Biz neden İYİ Partiyle işbirliği yaptık? Demokrasi için. Neden İYİ Partiyle işbirliği yaptık? Ülkemizin demokrasi kültürünü geliştirmek için. Bireysel bir çıkarımız var mı? Hiçbir bireysel çıkarımız yok. Peki derdimiz ne? Derdimiz huzur içinde birlikte yaşayan, birlikte demokrasiyi savunan bir toplum. Daha güzel bir Türkiye'yi inşa etmek için mücadele eden bir toplum. Asıl amacımız bu. Gerilimden kavgadan bıktık. Televizyona çıkıp ağza alınmayacak her türlü şeyleri söylüyorlar, her türlü şeyi. Ama ben milletin ferasetine güveniyorum, ben milletin engin deneyimine güveniyorum. Bu seçimler gerçekten de bizim demokrasi tarihimiz açısından bir milat olacak. Güzel şeyler olacak, güzel şeyler yapacak halkımız bütün bu gerçekleri görüyor, bütün bu gerçekleri biliyor.
Biz Mevlana’nın kültürünü her yerde savunacağız. Mevlana ne diyor biliyor musunuz, çıkardım bir cümleyi, “Sesini değil sözünü yükselt” diyor. “Yağmurlardır yaprakları büyüten gök gürültüsü değil” diyor. Ne kadar güzel değil mi? Yaprakları büyüten yağmurlardır diyor, gök gürültüsü yaprağı büyütmez diyor.
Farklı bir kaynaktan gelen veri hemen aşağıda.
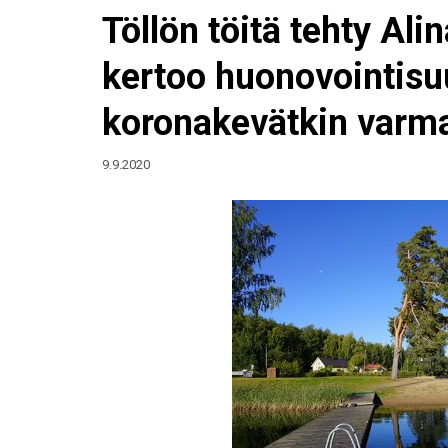
Töllön töitä tehty Ali
kertoo huonovointisu
koronakevätkin varma
9.9.2020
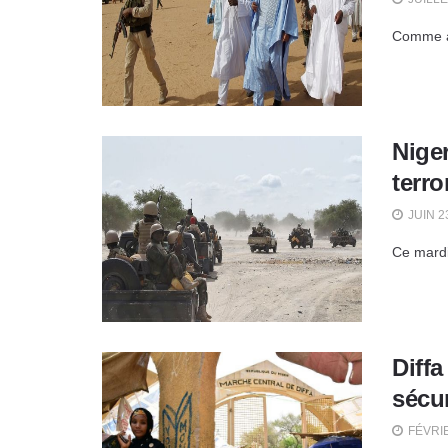
Comme an
Nige
terro
JUIN 2
Ce mardi
Diffa
sécur
FÉVRIE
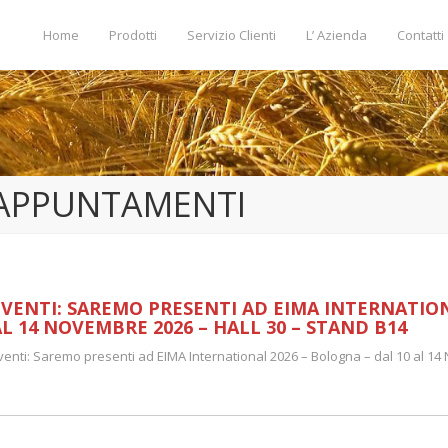
Home
Prodotti
Servizio Clienti
L’ Azienda
Contatti
APPUNTAMENTI
EVENTI: SAREMO PRESENTI AD EIMA INTERNATION
AL 14 NOVEMBRE 2026 – HALL 30 – STAND B14
venti: Saremo presenti ad EIMA International 2026 – Bologna – dal 10 al 14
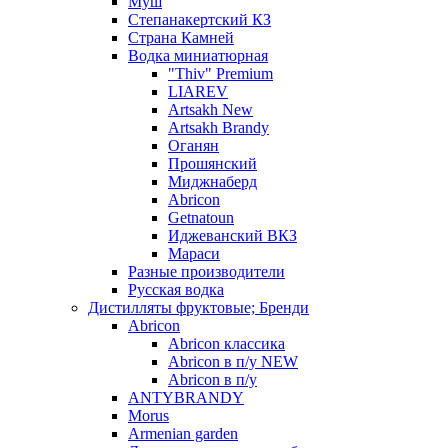
Муш
Степанакертский КЗ
Страна Камней
Водка миниатюрная
"Thiv" Premium
LIAREV
Artsakh New
Artsakh Brandy
Оганян
Прошянский
Миджнаберд
Abricon
Getnatoun
Иджеванский ВКЗ
Мараси
Разные производители
Русская водка
Дистилляты фруктовые; Бренди
Abricon
Abricon классика
Abricon в п/у NEW
Abricon в п/у
ANTYBRANDY
Morus
Armenian garden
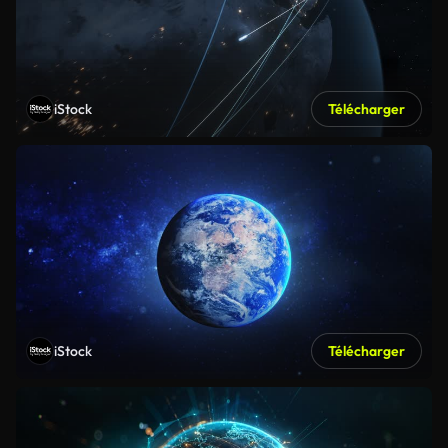
iStock
Télécharger
iStock
Télécharger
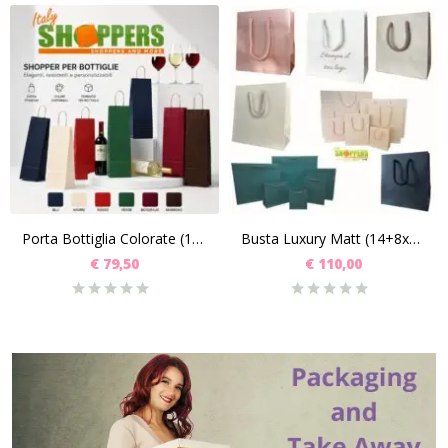
Porta Bottiglia Colorate (14+8x39.5) Pz 250
Busta Luxury Matt (14+8x15+3) PZ 200
€
79,50
€
110,00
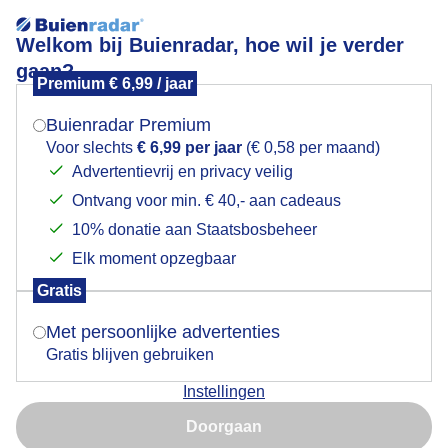
Welkom bij Buienradar, hoe wil je verder
gaan?
Premium € 6,99 / jaar
Mogen we je locatie gebruiken voor het
Grijze ochtend op Texel
weer?
Buienradar Premium
Voor slechts
€ 6,99 per jaar
(€ 0,58 per maand)
Advertentievrij en privacy veilig
Ontvang voor min. € 40,- aan cadeaus
Indien je hier nog geen akkoord op hebt gegeven,
verschijnt er zo een pop-up uit je browser waarin
10% donatie aan Staatsbosbeheer
deze toestemming gevraagd wordt.
Elk moment opzegbaar
Gratis
Is goed, toon de popup
Met persoonlijke advertenties
Gratis blijven gebruiken
Grijze maandagochtend op Texel dichtbij de
Instellingen
Cocksdorp in de Eierlandse polder.
Nu niet, misschien later
Doorgaan
Door: Frans Alderse Baas
Gemaakt: 10-11-2025, 31x bekeken
Gebruik je Safari en wil je niet elke dag deze pop-up zien?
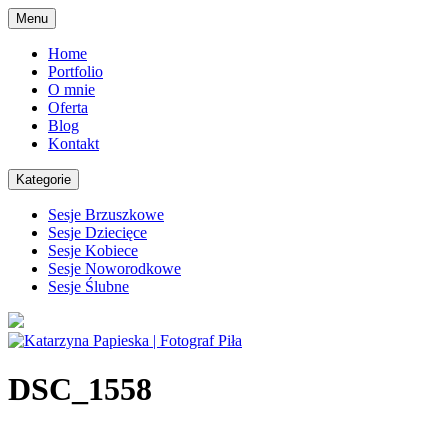
Skip
Menu
to
content
Home
Portfolio
O mnie
Oferta
Blog
Kontakt
Kategorie
Sesje Brzuszkowe
Sesje Dziecięce
Sesje Kobiece
Sesje Noworodkowe
Sesje Ślubne
DSC_1558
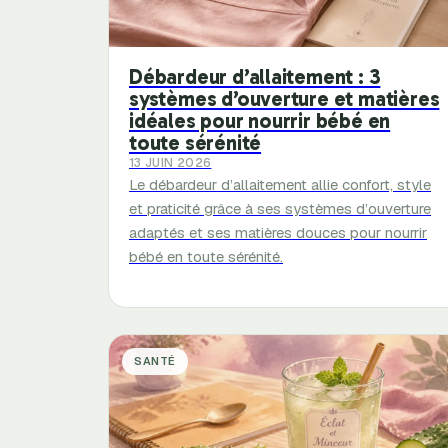
Débardeur d’allaitement : 3
systèmes d’ouverture et matières
idéales pour nourrir bébé en
toute sérénité
13 JUIN 2026
Le débardeur d’allaitement allie confort, style
et praticité grâce à ses systèmes d’ouverture
adaptés et ses matières douces pour nourrir
bébé en toute sérénité.
SANTÉ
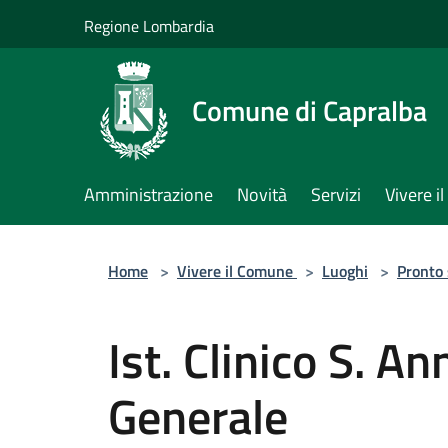
Salta al contenuto principale
Regione Lombardia
Comune di Capralba
Amministrazione
Novità
Servizi
Vivere 
Home
>
Vivere il Comune
>
Luoghi
>
Pronto
Ist. Clinico S. A
Generale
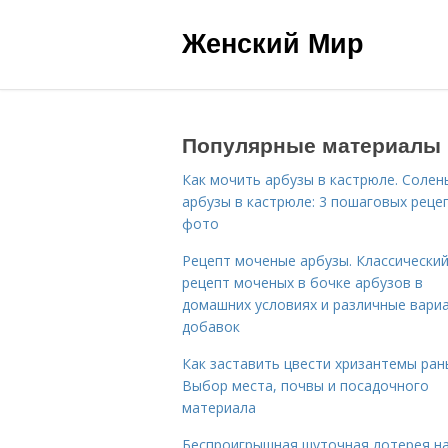
Женский Мир
Популярные материалы
Как мочить арбузы в кастрюле. Солен
арбузы в кастрюле: 3 пошаговых реце
фото
Рецепт моченые арбузы. Классически
рецепт моченых в бочке арбузов в
домашних условиях и различные вари
добавок
Как заставить цвести хризантемы ран
Выбор места, почвы и посадочного
материала
Беспроигрышная шуточная лотерея н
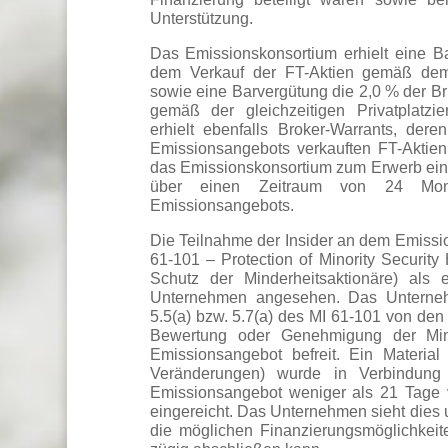
Unterstützung.
Das Emissionskonsortium erhielt eine Ba
dem Verkauf der FT-Aktien gemäß dem ö
sowie eine Barvergütung die 2,0 % der B
gemäß der gleichzeitigen Privatplatzi
erhielt ebenfalls Broker-Warrants, de
Emissionsangebots verkauften FT-Aktien 
das Emissionskonsortium zum Erwerb ein
über einen Zeitraum von 24 Mon
Emissionsangebots.
Die Teilnahme der Insider an dem Emissio
61-101 – Protection of Minority Security
Schutz der Minderheitsaktionäre) als
Unternehmen angesehen. Das Unterneh
5.5(a) bzw. 5.7(a) des MI 61-101 von den
Bewertung oder Genehmigung der Mind
Emissionsangebot befreit. Ein Materia
Veränderungen) wurde in Verbindung
Emissionsangebot weniger als 21 Tage
eingereicht. Das Unternehmen sieht dies
die möglichen Finanzierungsmöglichkei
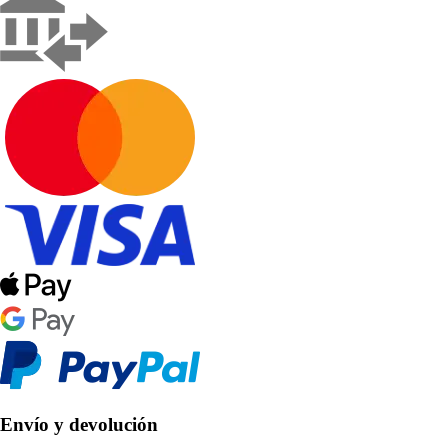
Envío y devolución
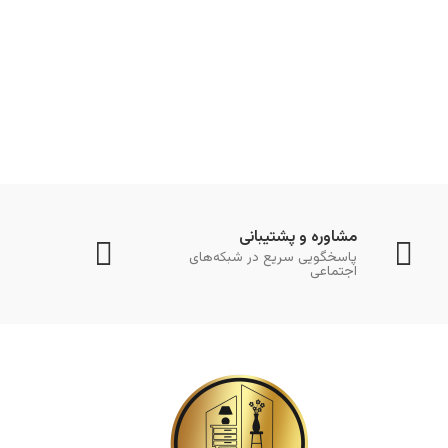
مشاوره و پشتیبانی
پاسخگویی سریع در شبکه‌های
اجتماعی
O zaman bizler o engin Anadolu kültürünün bir parçası olarak siyasetimizi de bu anlayışla yapacağız ve götüreceğiz. Hiç kimseyle kavga etmeden, hiç kimseyi ötekileştirmeden.
Ben AK Partiye oy veren vatandaşlarıma da, MHP’ye oy veren vatandaşlarıma da seslenmek isterim. Bizim siyaset anlayışımız iktidara geldikten sonra ister yerelde, ister Türkiye genelinde hiç kimseyi ötekileştirmeyiz. Herkese hizmet etmek bizim temel kültürümüzde vardır zaten, demokrasi geleneğimizde vardır.
O nedenle biz Antalya’ya da yeni bir sayfanın açılmasını, Antalyalıların seçtiği kişinin Antalya’yı yönetmesini, Ankara’dan alınan talimatlarla rant paylaşımına izin verilmemesini istiyoruz. Onun için her yerde ve her koşulda Büyükşehir için Muhittin Böcek diyoruz.
Efendim hepinize en içten selamlarımı, saygılarımı sunuyorum, sağ olun, var olun diyorum. Biraz sonra başkanın tanıtımı olacak, sizler gibi ben de büyük bir ilgiyle izleyeceğim. Sağ olun, var olun.